Definition 4 (Value Predictability). This is the potential that resides in a program to successfully predict the outcome values generated during its execution (out of the entire range of values that the program generates). This parameter depends on the inherent properties of the program itself, its data, its computation algorithm, and the capabilities of the value predictor to reveal and exploit these properties.
In this article, we suggest distinguishing between two different behavioral patterns of value predictability: last-value predictability and stride value predictability:
Definition 5 (Last-Value Predictability). This is a measure of the likelihood that an instruction generates an outcome value equal to its most recently generated value.
Definition 6 (Stride Value Predictability). This is a measure of the likelihood that an instruction generates an outcome value equal to its most recently generated value plus a fixed delta (stride), where the delta value is determined by the difference between the two most recently generated values.
In Section 3 we provide substantial evidence of the existence of these distinctive patterns and show that categorizing value predictability into these two patterns has a major significance.
2.2 Simple Example
Since the concept of value prediction is quite new, we now introduce a simple and detailed example in order to illustrate its potential. Figure 1 exhibits a simple C program segment that sums the values of two vectors (B and C) into vector A.
[Figure 1 ILLUSTRATION OMITTED]
Compiling this program with a C compiler which employs simple compiler optimizations (using the "-O2" optimization flag), yields the following assembly code (for a Sun-Sparc machine):
22f0:ld [%i4+ %g0],%17 //Load B[i] 22f4:ld [%i5+%g0],%i0 //Load C[j] 22f8:add %i5,0x4,%i5 //Incr. index j 22fc:add %17,%i0,%17 //A[k] =B[i]+C[j] 2300:st %17,[%i3 + %g0] //Store A[k] 2304:cmp %i5,%i2 //Compare index j 2308:add %i4,0x4,%i4 //Incr. index i 230c:bcs 0xfffffff9 <22f0> //Branch 2310:add %i3,0x4,%i3 //Incr. index k (in branch delay slot)
Figure 2 illustrates the dataflow representation of this program (each node is tagged with the corresponding instruction number), assuming that all the control and name dependencies were resolved.
[Figure 2 ILLUSTRATION OMITTED]
In order to reach the degree of parallelism illustrated by Figure 2, the machine should satisfy the following conditions:
(1) It should know the control flow paths of the program in advance in order to eliminate control dependencies. The machine can seek to satisfy this condition by employing branch prediction.
(2) Its resources in term of execution units, register file ports, memory ports etc., should satisfy the needs of the program in order to eliminate structural conflicts.
(3) The number of registers should be sufficient to satisfy all name dependencies.
(4) Its instruction window size should be big enough to evaluate all the instructions that appear in the dataflow graph.
(5) The machine's fetch, decode, issue, and execution bandwidth should be sufficient [Gabbay and Mendelson 1998]. This capability is particularly crucial for the fetch bandwidth, since the sequence in which instructions are stored in memory may not necessarily correspond to the execution sequence that is illustrated by the dataflow graph.
A machine that satisfies all these requirements is considered an ideal machine, since the only limitation that prevents it from extracting an unlimited amount of parallelism is the flow of data among instructions in the program (true-data dependencies).

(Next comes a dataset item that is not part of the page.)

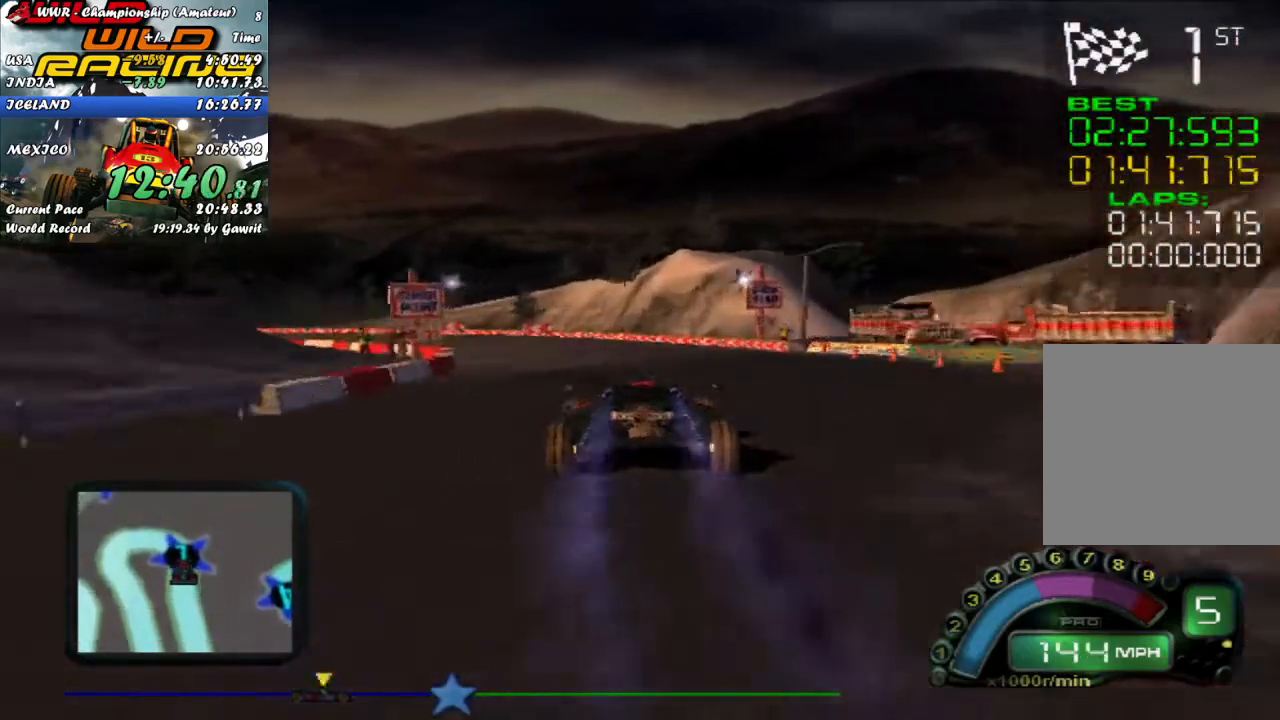
{"buttons": [], "left_stick": "left", "events": [[50, "L2", "down"], [200, "L2", "up"], [250, "X", "down"], [333, "X", "up"]]}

Note that current realistic processor architectures can only seek to approach these dataflow graph boundaries, and therefore, they are more properly termed restricted dataflow machines [Simone et al. 1995].
When examining our sample program, it can be observed that even if both control and name dependencies were eliminated, the index manipulation still prevents different iterations of the loop from being executed in parallel. Such a phenomenon is termed loop-carried dependencies. Various compilation techniques such as loop-unrolling [Johnson 1990; Weiss and Smith 1987] have been proposed to alleviate this problem. However, these techniques cannot remove the true-data dependencies inside the basic block of the loop. In addition loop-unrolling has several disadvantages such as (1) significantly enlarging the code size, (2) it is sometimes incapable of evaluating the number of loop iteration at compile time, and (3) increasing the usage of registers. Therefore, we decide to examine the existing code, as is generated by a standard gcc compiler (with the simple optimization) and to leave the analysis of the impact of other compilation techniques to future studies.

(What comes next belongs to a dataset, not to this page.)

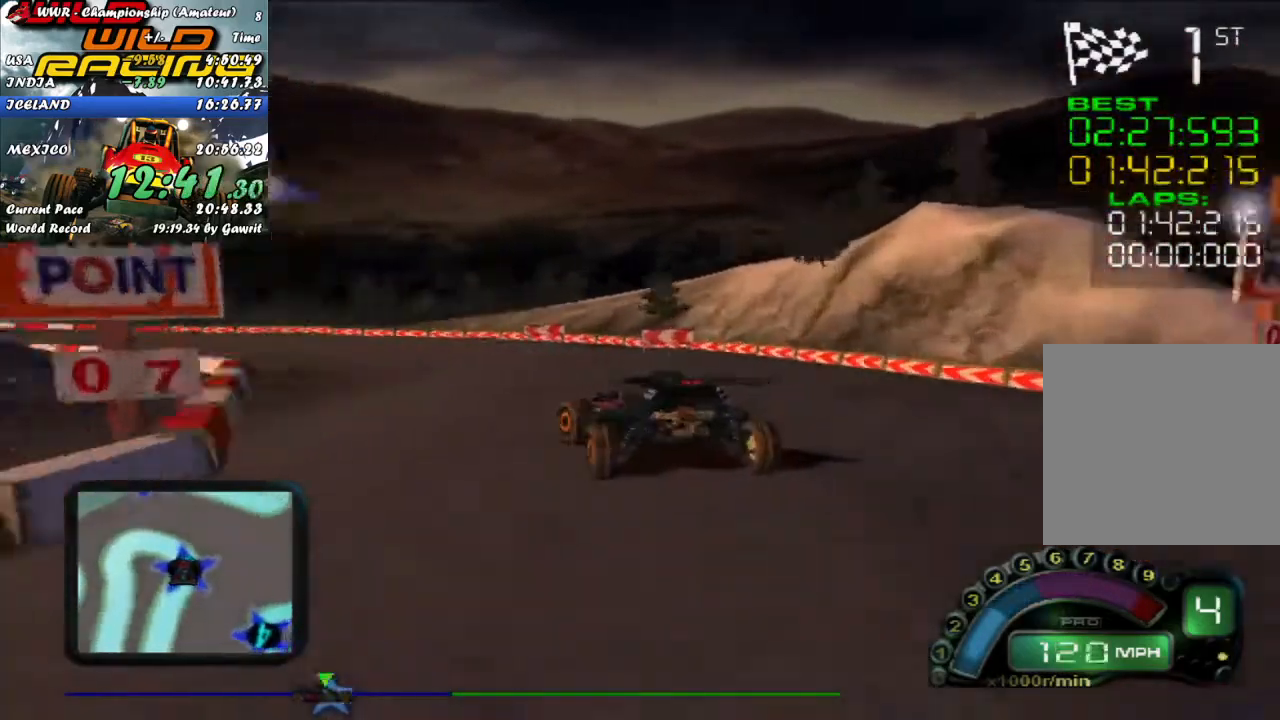
{"buttons": ["L2"], "left_stick": "left", "events": [[367, "L2", "down"]]}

Figure 3 exhibits the overlap between different iterations of the loop during the execution of the program. From this figure we can calculate the ILP when the program runs on an ideal machine. It can be seen that the program is executed in 100,002 clock cycles if we assume that the execution of each instruction takes a single clock cycle. Hence, since the instruction count of the entire program is 900000, the ILP presented by the dataflow graph is 900000/100002.
[Figure 3 ILLUSTRATION OMITTED]
Value prediction, in this example can help predict the values of the index, and if the initial values of the arrays are predictable (for example if both arrays are 0) then it can predict the outcome of the load instructions and the computations (add instruction) as well. In order to illustrate the potential of value prediction and how it works, we perform various experiments and present the ILP in the following cases:
(1) No value prediction is allowed.
(2) Value prediction is allowed only for loads.
(3) Value prediction is allowed only for ALU (arithmetic logic) instructions.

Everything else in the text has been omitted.